Diverse geledingen van het onderwijs

sla link op in klembord

Kopieer

R.-k. godsdienst in het katholieke onderwijsnet

sla link op in klembord

Kopieer

In het katholieke net volgen alle leerlingen het vak r.-k. godsdienst. Samen gaan ze door het volledige leerplan r.-k. godsdienst, welke godsdienst of levensbeschouwing hun ouders of zijzelf ook aanhangen. De bereidheid daartoe behoort tot de keuze van de ouders en de leerlingen bij de inschrijving in een katholieke dialoogschool. Het vak r.-k. godsdienst is immers constitutief voor de eigen aard en de zending van een katholieke dialoogschool. Juist het vak r.-k. godsdienst maakt immers duidelijk wat de katholieke dialoogschool wil zijn: een leerhuis of oefenplaats op het kruispunt van eigenheid en openheid, van identiteit en dialoog. Enerzijds wil de katholieke dialoogschool het eigen inzicht en de eigen benaderingswijze van de katholieke geloofstraditie naar voren brengen. Niet alles is eender en verschillen kunnen beduidend zijn, ook en vooral in het domein van godsdienst en levensbeschouwing. Het is belangrijk dat leerlingen deze verschillen leren zien, benoemen en beoordelen. Anderzijds wil de katholieke dialoogschool het gesprek en de samenwerking bevorderen tussen alle betrokkenen in het godsdienstige en levensbeschouwelijke domein. Vanuit een christelijk mens- en wereldbeeld wil zij de (inter)levensbeschouwelijke competenties van de leerlingen (zowel in gewoon als buitengewoon basis- en secundair onderwijs) versterken.

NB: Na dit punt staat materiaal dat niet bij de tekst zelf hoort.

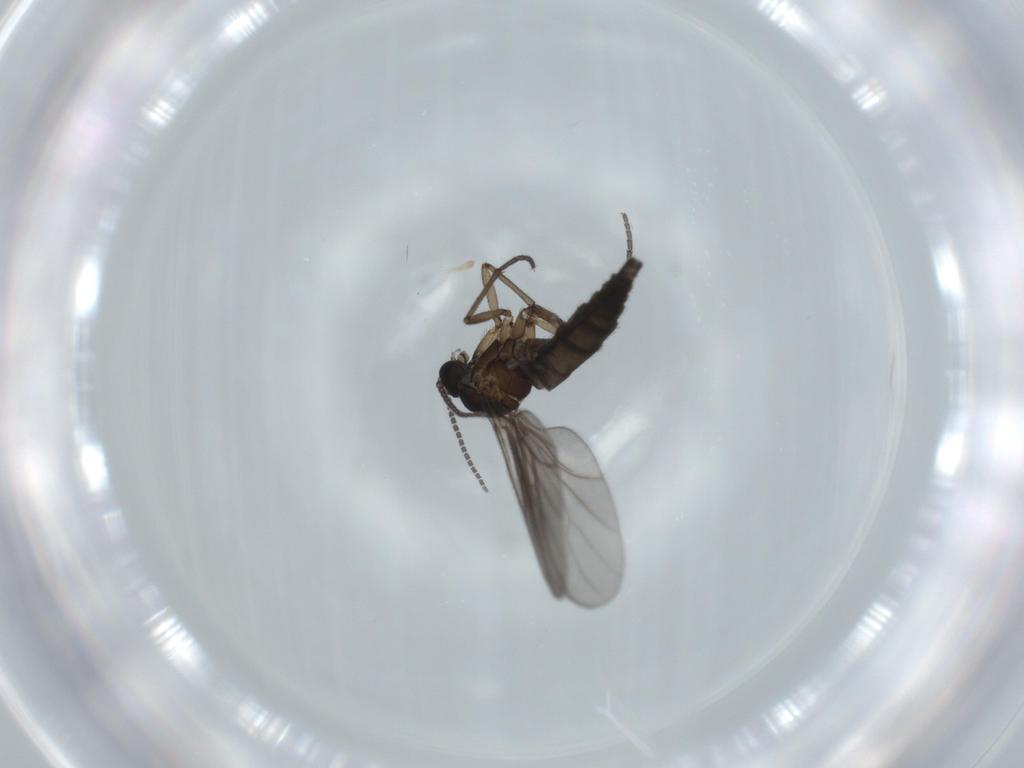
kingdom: Animalia
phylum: Arthropoda
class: Insecta
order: Diptera
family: Sciaridae
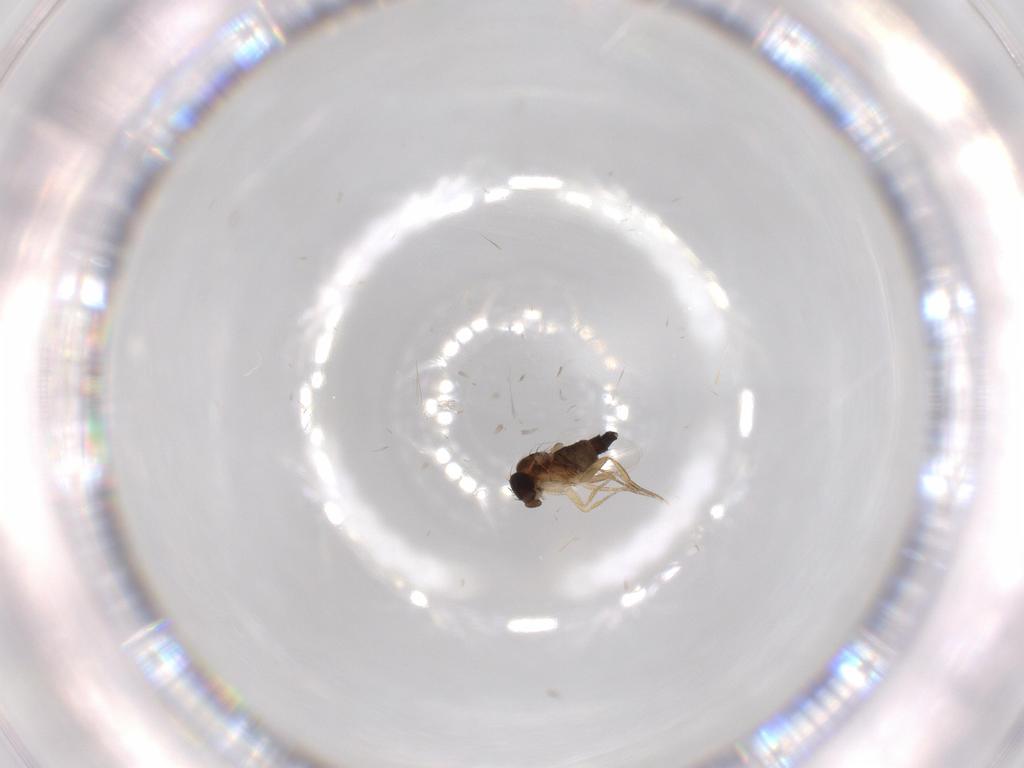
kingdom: Animalia
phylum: Arthropoda
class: Insecta
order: Diptera
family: Phoridae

Voor de katholieke dialoogschool horen identiteit en dialoog bij elkaar, als een tweespan dat voortkomt uit het Evangelie en het voorbeeld van Jezus Christus, en dat daar zijn toetssteen vindt (2).

Dat alle leerlingen van de klas samen het vak r.-k. godsdienst volgen, schept bijzondere kansen voor en stelt ook bijzondere eisen aan de manier waarop het vak in een katholieke dialoogschool wordt gegeven. Enerzijds schept de aanwezigheid van alle leerlingen bijzondere kansen: het bevordert een geïntegreerde en open aanpak van het vak godsdienst; het nodigt leerkrachten en leerlingen uit om eenzelfde onderwerp vanuit verschillende gezichtshoeken te bekijken; het leert jongeren om elkaar wederzijds te bevragen en aan te vullen, niet op basis van gevoelens of vooroordelen, maar op basis van redelijke argumenten en juiste informatie. Anderzijds stelt het bijzondere eisen aan zowel leerkrachten als leerlingen. Van de leerkrachten vraagt het dat zij de godsdienstige of levensbeschouwelijke achtergrond van al hun leerlingen in de klas kennen en aanvoelen; dat zij ondanks deze verscheidenheid toch bij de les kunnen blijven, d.w.z. bij het leerplan r.-k. godsdienst en de voorziene leermiddelen; dat zij aandacht hebben voor de persoonlijke levensbeschouwelijke ontwikkeling van hun leerlingen in een soms ingewikkeld groepsgebeuren.

Van de leerlingen vraagt het dat zij bereid zijn om, ongeacht hun religieuze of levensbeschouwelijke achtergrond en zoektocht, het vak r.-k. godsdienst te volgen; dat zij open en eerlijk met elkaar in dialoog willen gaan; dat zij kritisch naar hun eigen standpunten durven kijken; dat zij van godsdienstige of levensbeschouwelijke verschillen geen breekpunten maken voor het samenleven in de klas of op school.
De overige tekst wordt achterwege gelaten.